When I had my TT, I was driving down to Manchester from Glasgow one fine day, when a fellow TT driver overtook me at a fairly slow pace. As he was overtaking, I looked over to the driver, who gave me a wave and a smile. Of course, I waved back.


----------



## Niko (May 10, 2005)

i think the porsche mark has a better Camaraderie these days.

i mean a knod or a simple smile is all thats needed, silly to ignore totaly.
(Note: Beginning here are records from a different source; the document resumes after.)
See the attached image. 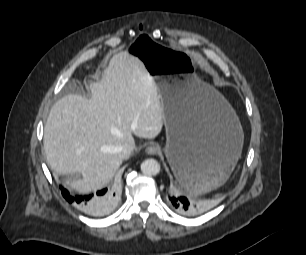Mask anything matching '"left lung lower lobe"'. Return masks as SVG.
I'll return each mask as SVG.
<instances>
[{
  "instance_id": "obj_1",
  "label": "left lung lower lobe",
  "mask_w": 306,
  "mask_h": 255,
  "mask_svg": "<svg viewBox=\"0 0 306 255\" xmlns=\"http://www.w3.org/2000/svg\"><path fill=\"white\" fill-rule=\"evenodd\" d=\"M193 172L194 170L191 167H186L182 173V183H191L193 179ZM168 197L172 208L183 215H197L203 209L202 202L192 201L181 195L174 188L169 192Z\"/></svg>"
}]
</instances>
With the Porsche brand, when with my brother he tells that most smile and wave.

niko


----------



## dj c225 (Nov 3, 2004)

Niko said:


> i think the porsche mark has a better Camaraderie these days.
> 
> i mean a knod or a simple smile is all thats needed, silly to ignore totaly.
> 
> ...


You will find no driver in London is friendly, even if he owns a porka


----------



## Niko (May 10, 2005)

dj c225 said:


> Niko said:
> 
> 
> > i think the porsche mark has a better Camaraderie these days.
> ...


i thought that, you know that london full of people stuck up, especially around north london, maybe its the new models out, but in the Boxster if another one is about a more often than not, they give a little recognition.

ok NW london has its own problems as you must have figured out Dj, but on the whole i think more of a chance to get a wave from a Box driver than a TT.

niko


----------



## QuackingPlums (Mar 10, 2004)

It's a self-defeating cycle - there are so many TTs (well, so many cars full stop) in London that even if you start out waving and flashing at fellow drivers, the chances of a response are remote, so you stop doing it until someone does it first, then eventually you stop looking altogether... :roll:

I think it's offensive to brand all London drivers as being stuck up, just as it would be for me to claim all non-Londoners to be six-fingered, straw-chewing, banjo-playing hickeys. :x

I wave and flash whenever I'm away from home because I know I'm more likely to get a response, but back in the old smoke I have to watch out for chav kids throwing traffic cones and whatnot into the road so excuse me if I didn't see you smile at me...


----------



## Jambo (Mar 23, 2006)

Enough of this London bashing!

I've "flashed" a few TT's since I've had mine and only one fellow roadster has acknowledged me but that's got nowt to do with Londoners!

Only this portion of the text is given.